Screening of familial primary biliary cholangitis and research on low-frequency mutations by whole-exome sequencing
10.3760/cma.j.issn.1007-3418.2018.05.014
- VernacularTitle: 原发性胆汁性胆管炎家系筛查及其低频突变的全外显子组测序研究
- Author:
Shuai ZHANG
1
,
2
;
Guanya GUO
;
Xia ZHOU
;
Ying HAN
Author Information
1. State Key Laboratory of Cancer Biology, Xijing Hospital of Digestive Diseases, The Fourth Military Medical University, Xi'an 710032, China
2. Xijing Hospital of Digestive Diseases, The Fourth Military Medical University, Xi'an 710032, China
- Publication Type:Journal Article
- Keywords:
Primary biliary cholangitis;
Pedigree;
Whole exome sequence
- From:
Chinese Journal of Hepatology
2018;26(5):388-392
- CountryChina
- Language:Chinese
-
Abstract:
Objective:Screening of patients with familial primary biliary cholangitis by using whole-exome sequence to find common low-frequency mutations and to explore its pathogenesis.
Methods:The confirmed data of PBC patients diagnosed in Xijing hospital from 2005 to 2016 were collected, and their first-degree relatives' autoantibodies were screened for diagnosis. DNA extraction from PBC patients and normal controls in two high-incidence families was performed for whole-exome sequencing, and the low-frequency mutations in the family were screened.
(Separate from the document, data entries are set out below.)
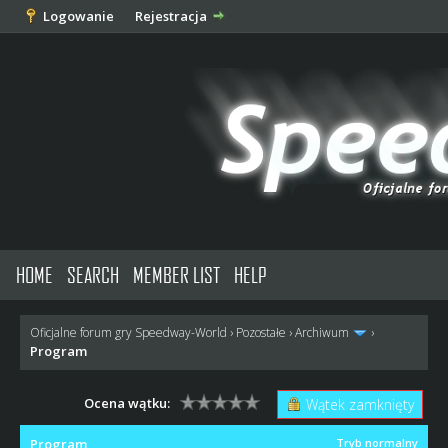
Logowanie
Rejestracja
HOME
SEARCH
MEMBER LIST
HELP
Oficjalne forum gry Speedway-World
›
Pozostałe
›
Archiwum
›
Program
Ocena wątku:
Wątek zamknięty
Program
Tryb normalny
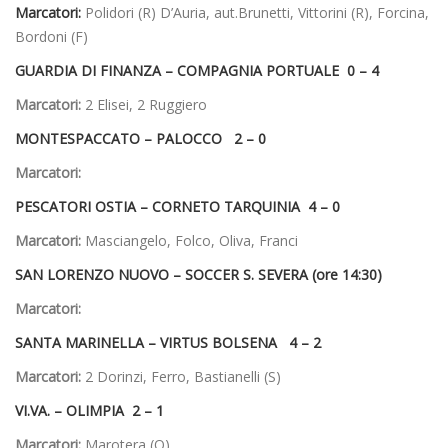
Marcatori:
Polidori (R) D’Auria, aut.Brunetti, Vittorini (R), Forcina,
Bordoni (F)
GUARDIA DI FINANZA –
COMPAGNIA PORTUALE 0 – 4
Marcatori:
2 Elisei, 2 Ruggiero
MONTESPACCATO –
PALOCCO 2 – 0
Marcatori:
PESCATORI OSTIA –
CORNETO TARQUINIA 4 – 0
Marcatori:
Masciangelo, Folco, Oliva, Franci
SAN LORENZO NUOVO –
SOCCER S. SEVERA (ore 14:30)
Marcatori:
SANTA MARINELLA –
VIRTUS BOLSENA 4 – 2
Marcatori:
2 Dorinzi, Ferro, Bastianelli (S)
VI.VA. –
OLIMPIA 2 – 1
Marcatori:
Marotera (O)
Results:A total of 435 PBC patients and 946 first-degree relatives were screened, and 18 (1.90%) first-degree relatives were also diagnosed with PBC, which was distributed in 16 families (3.68%). The whole-exome sequencing results showed that the common low-frequency mutations of 7 patients in 2 families consisted of 16 single nucleotide polymorphisms and 2 InDel markers, of which ANO2(rs17788563) may be correlated to the pathogenesis of PBC.
Conclusion:There is high-incidence of PBC in the family members of PBC patients with low-frequency mutation sites and their sites may be involved in the pathogenesis of PBC.